Fall Maintenance Tips For Your Property

By Danielle Wirsansky on September 4, 2021

“Life starts all over again when it gets crisp in the fall.” – F. Scott Fitzgerald, The Great Gatsby

As summer ends, a new semester begins. The end of summer and the beginning of the fall is often one of the busiest times for a landlord or property manager in a college town. This is because it is the time that students, which make up the bulk of renters in these areas, are moving out, moving in, and everything in between.

Once all your tenants, new and old, are settled in, that is when the fall truly begins. Once that bustle is over does not mean that you should relax, however. Now it becomes time to step up your A-game—read on for some fall maintenance tips for your property!

Photo by Life Of Pix from Pexels

Fall Maintenance Safety Inspection

One of the first things you can do is a fall maintenance inspection. Theoretically, your properties should have been checked for any major issues before residents began moving in. However, there are properties you manage where tenants may have renewed their lease and so no earlier inspection was made. Or perhaps there was a rush or other emergency that barred you or your team from inspecting a property thoroughly before a new tenant moved in.

It is also true that inspections made between tenants, done quickly and under deadline, are usually focused more on making sure core items work as they need to, cleanliness, and cosmetic damages. Most property managers and their teams do not have time to do an extremely thorough maintenance inspection, dedicated mostly to safety during the end of summer/beginning of fall rush.

So once that rush ends, that is the perfect time to go and do a fall maintenance safety inspection. You can be sure that everything is up to par and help yourself avoid any unpleasant surprises deeper in the winter when it is both colder and more unpleasant outside. This will also help you avoid emergencies that could cost you a lot of money and put you and/or your tenants in an awkward position.

Most tenants will be pleased with a fall maintenance safety inspection as it shows that you, as the property manager, care about the property and tenants and that you actively work to keep things safe and up to date.

Update Weatherstripping and Insulation

This can either be added to your fall maintenance safety inspection, or you can make a separate inspection to make sure nothing falls between the cracks, but the fall is a good time to check on and update your property’s weatherstripping and insulation. This time of year is best because much of the work to update weather stripping and insulation must be done by workers outside. Allowing them to complete this work in the fall makes it easier for them to complete the task, as they do not have to endure the harsh heat of the summer nor the coldness of winter.

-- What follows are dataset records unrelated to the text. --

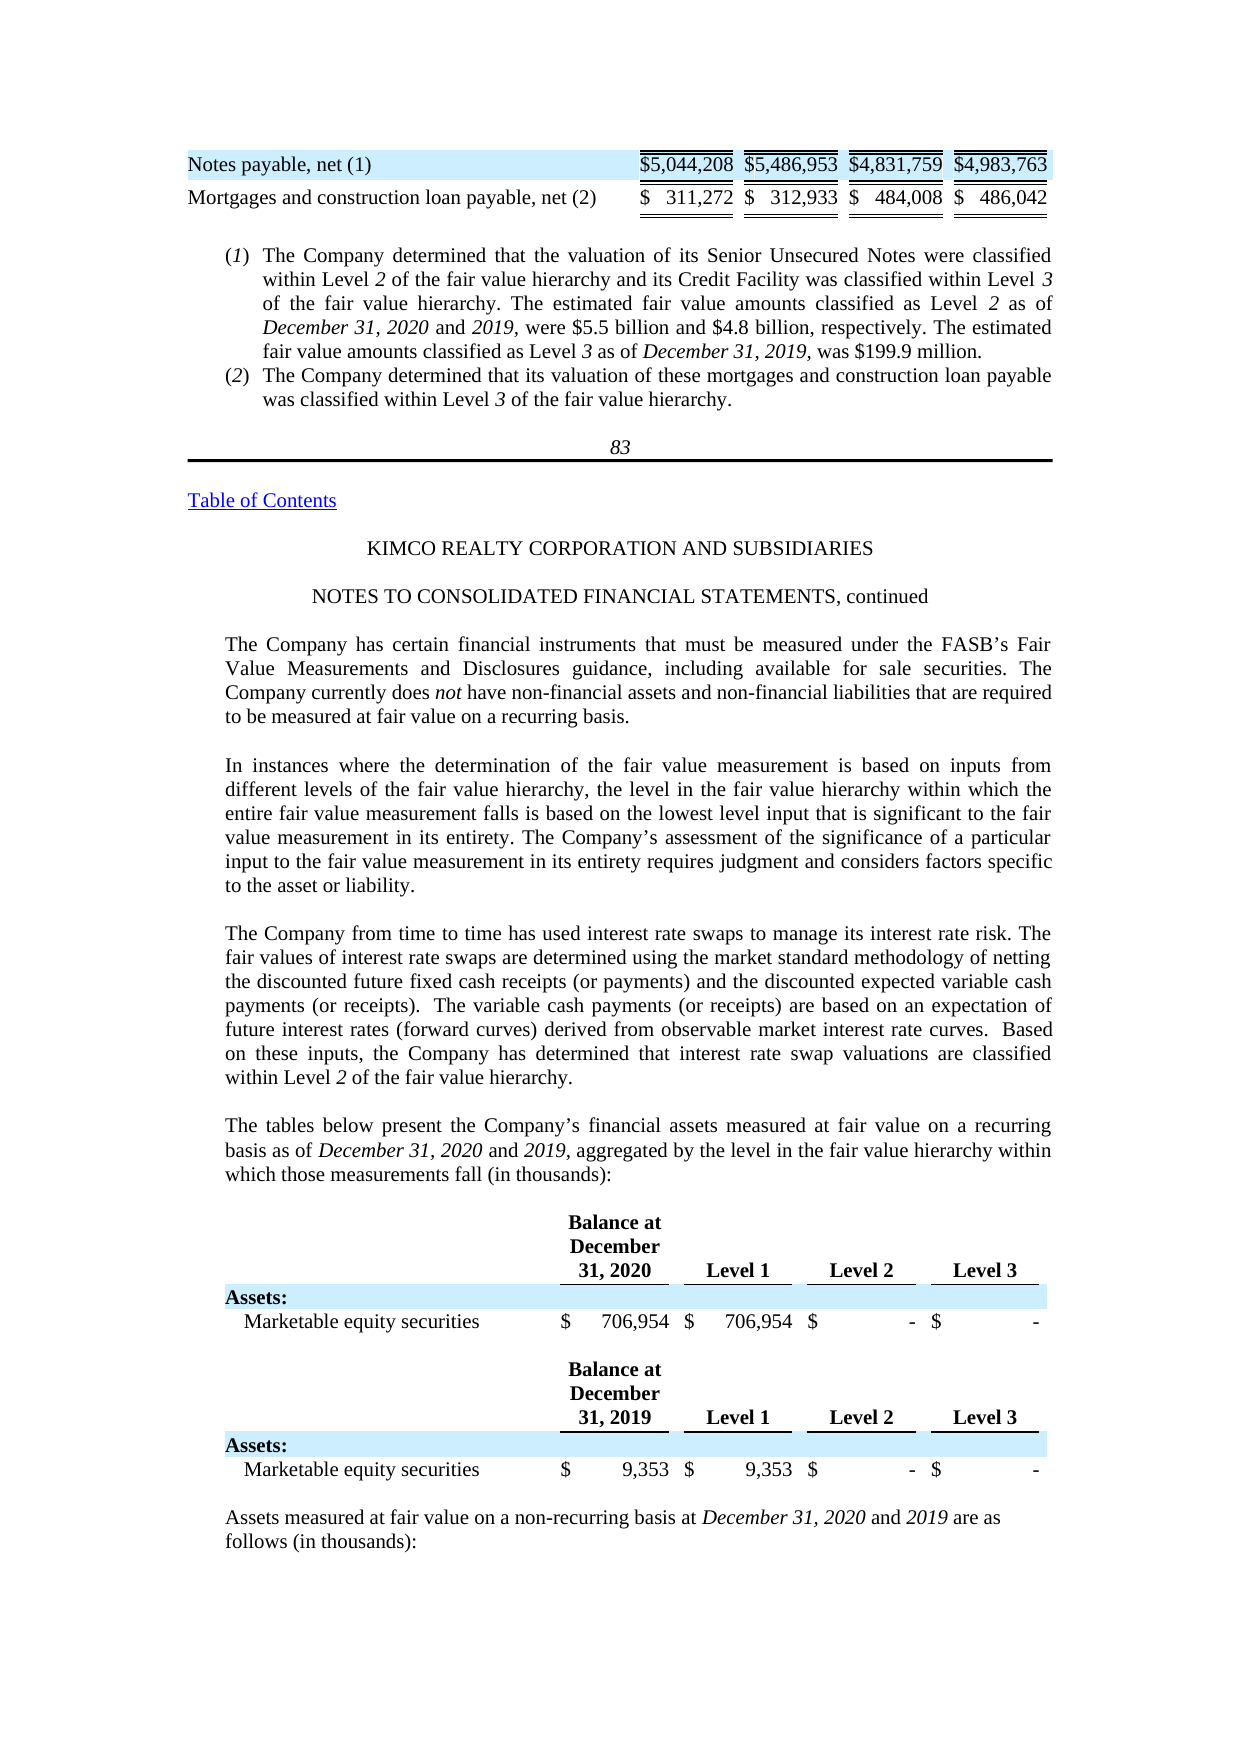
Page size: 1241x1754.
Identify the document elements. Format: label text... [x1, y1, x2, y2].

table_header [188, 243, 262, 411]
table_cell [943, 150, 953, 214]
text The tables below present the Company’s financial assets measured at fair value on a recurring basis as of December 31, 2020 and 2019, aggregated by the level in the fair value hierarchy within which those measurements fall (in thousands): [225, 1113, 1053, 1186]
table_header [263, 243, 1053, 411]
text Assets measured at fair value on a non-recurring basis at December 31, 2020 and 2019 are as follows (in thousands): [225, 1505, 1053, 1553]
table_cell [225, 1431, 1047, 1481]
text In instances where the determination of the fair value measurement is based on inputs from different levels of the fair value hierarchy, the level in the fair value hierarchy within which the entire fair value measurement falls is based on the lowest level input that is significant to the fair value measurement in its entirety. The Company’s assessment of the significance of a particular input to the fair value measurement in its entirety requires judgment and considers factors specific to the asset or liability. [225, 752, 1053, 897]
text NOTES TO CONSOLIDATED FINANCIAL STATEMENTS, continued [202, 584, 1038, 608]
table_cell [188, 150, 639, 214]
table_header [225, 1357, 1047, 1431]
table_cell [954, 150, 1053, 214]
text Table of Contents [187, 488, 1053, 512]
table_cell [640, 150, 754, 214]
text KIMCO REALTY CORPORATION AND SUBSIDIARIES [202, 536, 1038, 560]
text The Company has certain financial instruments that must be measured under the FASB’s Fair Value Measurements and Disclosures guidance, including available for sale securities. The Company currently does not have non-financial assets and non-financial liabilities that are required to be measured at fair value on a recurring basis. [225, 632, 1053, 728]
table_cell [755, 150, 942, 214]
text 83 [187, 435, 1053, 459]
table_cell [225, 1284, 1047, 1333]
text The Company from time to time has used interest rate swaps to manage its interest rate risk. The fair values of interest rate swaps are determined using the market standard methodology of netting the discounted future fixed cash receipts (or payments) and the discounted expected variable cash payments (or receipts). The variable cash payments (or receipts) are based on an expectation of future interest rates (forward curves) derived from observable market interest rate curves. Based on these inputs, the Company has determined that interest rate swap valuations are classified within Level 2 of the fair value hierarchy. [225, 921, 1053, 1089]
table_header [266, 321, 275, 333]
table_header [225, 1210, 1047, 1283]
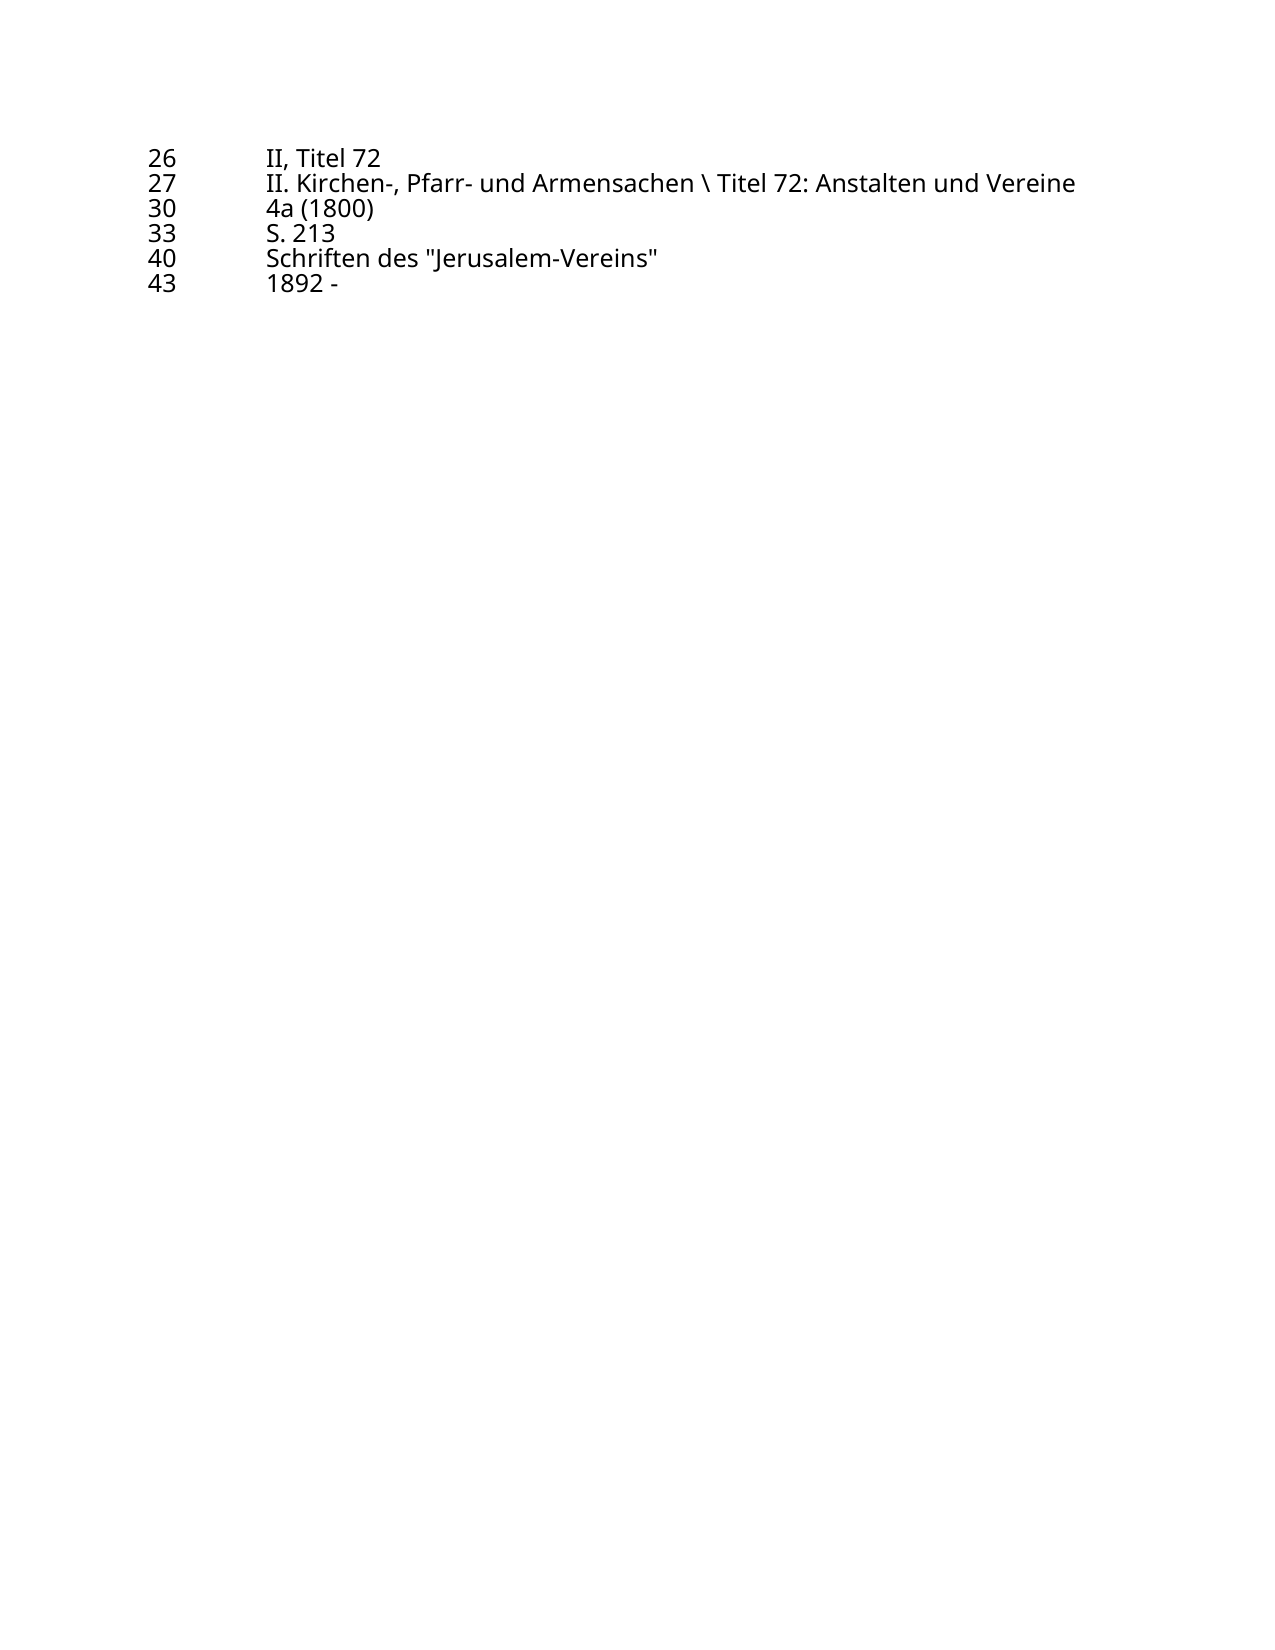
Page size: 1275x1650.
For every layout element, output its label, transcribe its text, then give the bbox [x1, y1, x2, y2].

text 26 II, Titel 72 [148, 148, 1127, 173]
text 43 1892 - [148, 273, 1127, 298]
text 27 II. Kirchen-, Pfarr- und Armensachen \ Titel 72: Anstalten und Vereine [148, 173, 1127, 198]
text 33 S. 213 [148, 223, 1127, 248]
text 40 s[Schriften des "k[Jerusalem-Verein]ks"]s [148, 248, 1127, 273]
text 30 4a (1800) [148, 198, 1127, 223]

As the property manager, you will also want to update the weatherstripping and insulation before winter comes because by then it is already too late. If there is a problem with either the weatherstripping or the insulation, it will be quite evident in winter and already causing problems. The tenants might be cold and uncomfortable, frustrated at the situation.

If you are responsible for paying for the property’s utilities rather than the tenants, then you will want to be on top of this so that you do not get exorbitant bills for higher heating because the property was so chilly. If your tenants are on the hook for your carelessness and they have to shoulder the higher utility and electric bill, you can be sure they will note it and move somewhere different where the property manager is more attentive. Avoid this and just be sure to update your weatherstripping and insulation!

Trim Branches in Danger Spots

A great task to complete during the fall is to check out trees around your property and make sure their branches are in good condition. If they are, then everything is safe and good to go. If they are not, you can have them trimmed before they cause any damage.

The fall is a good time to complete this task because most trees will be losing their leaves. When the branches are barer, it is easier to see how at risk of falling they are. This will make your tenants and your property safe and you know you have done your due diligence to avoid any accidents from rogue falling tree limbs.

Photo by La Miko from Pexels

A property manager’s job is never done, but especially not in the fall. Be at the top of your game as a property manager. Following the strategies listed above will certainly help keep you on track and your tenants happy!